- [EXERCISE DETAILS]
Gather every line from the material below that contains the word "What", and copy each one.

=== INPUT DATA ===

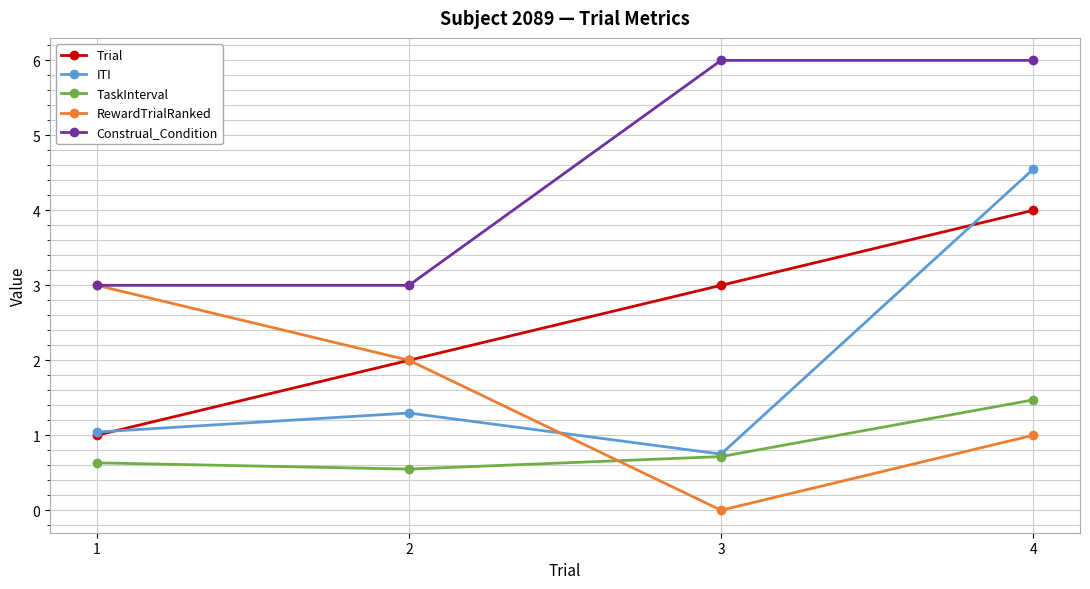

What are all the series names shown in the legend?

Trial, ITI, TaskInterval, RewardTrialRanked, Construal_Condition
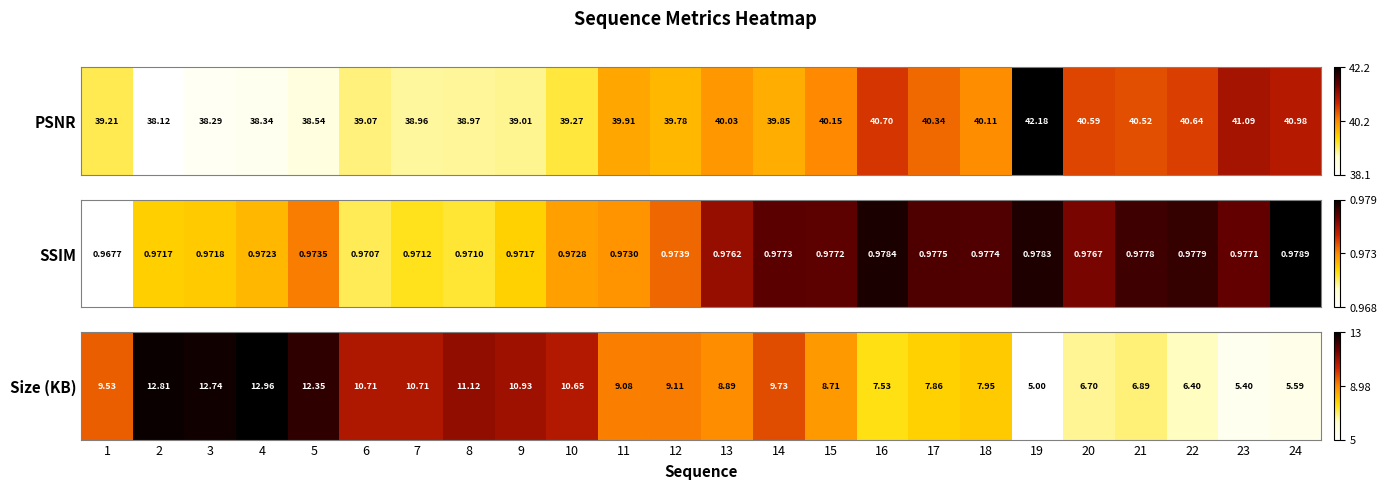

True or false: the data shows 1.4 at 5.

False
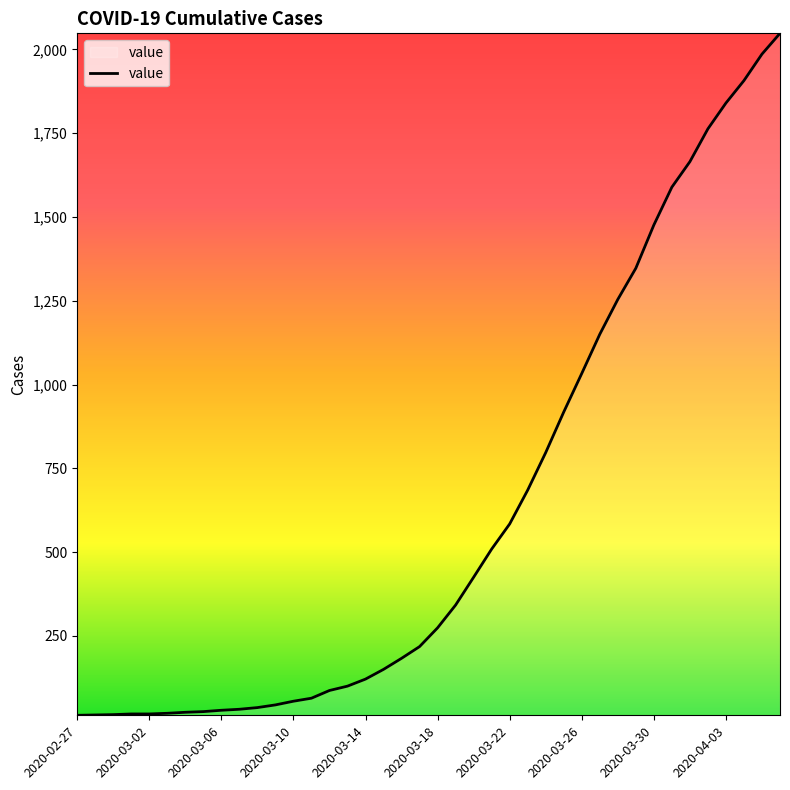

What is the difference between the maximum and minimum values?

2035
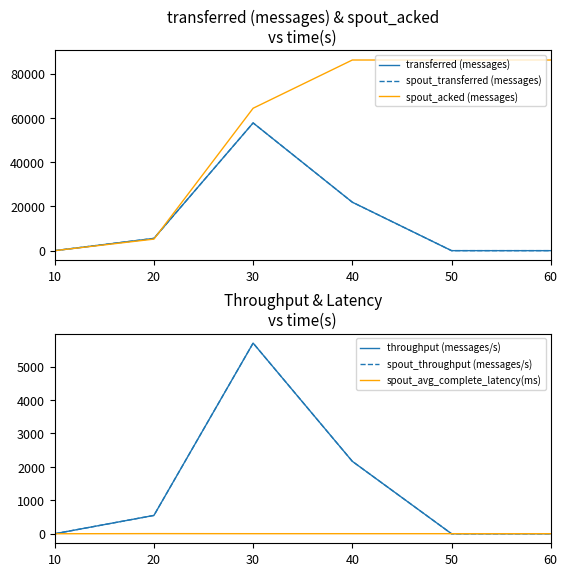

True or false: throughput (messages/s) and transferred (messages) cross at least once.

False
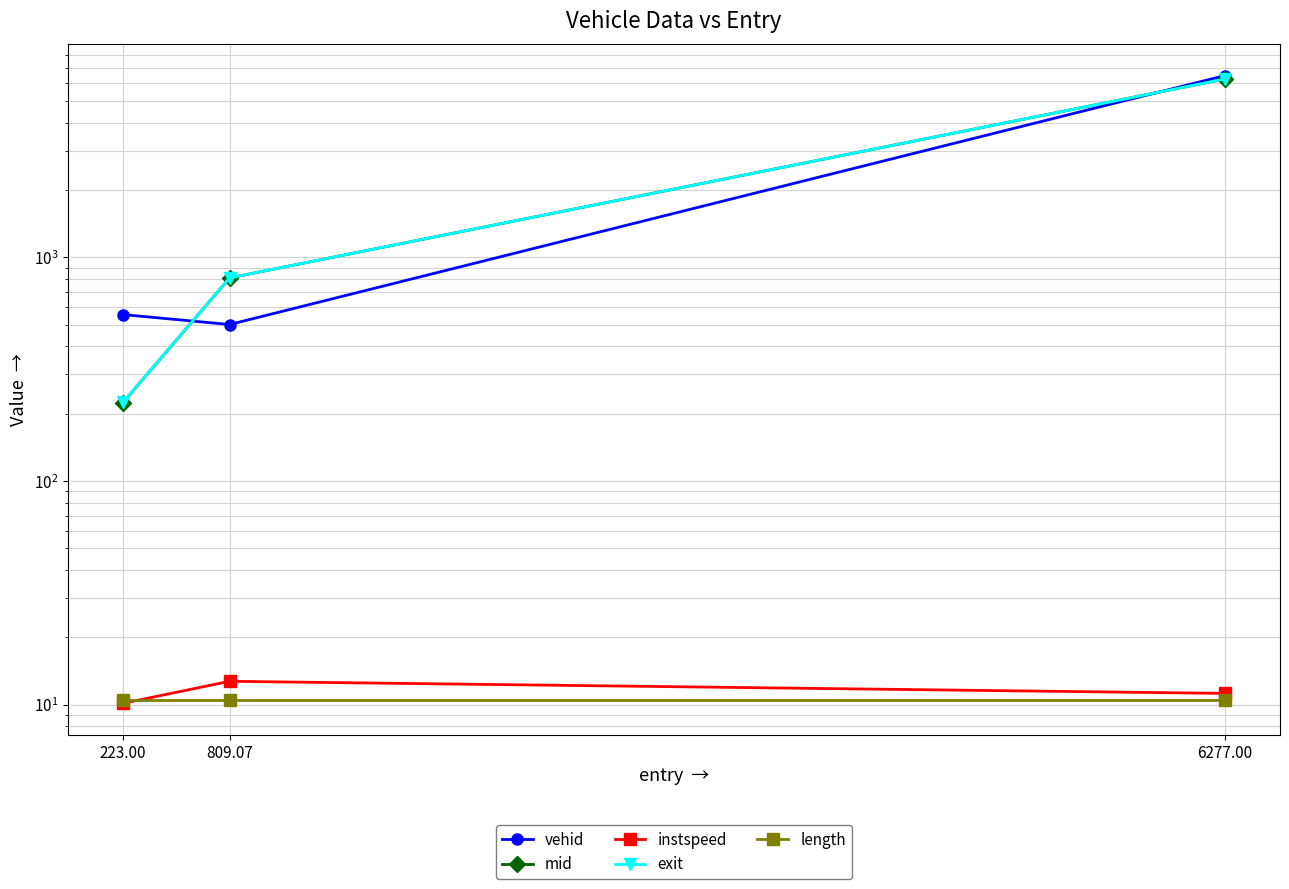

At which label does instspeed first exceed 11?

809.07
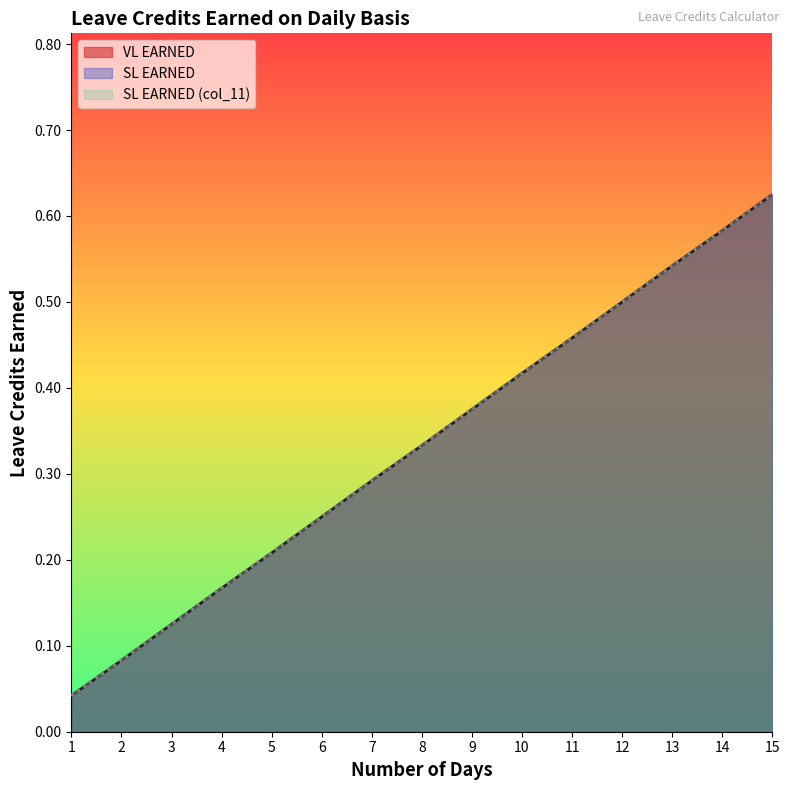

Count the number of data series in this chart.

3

===

- [SOLUTION TO THIS EXERCISE]
What are all the series names shown in the legend?
What is the difference between the maximum and minimum values?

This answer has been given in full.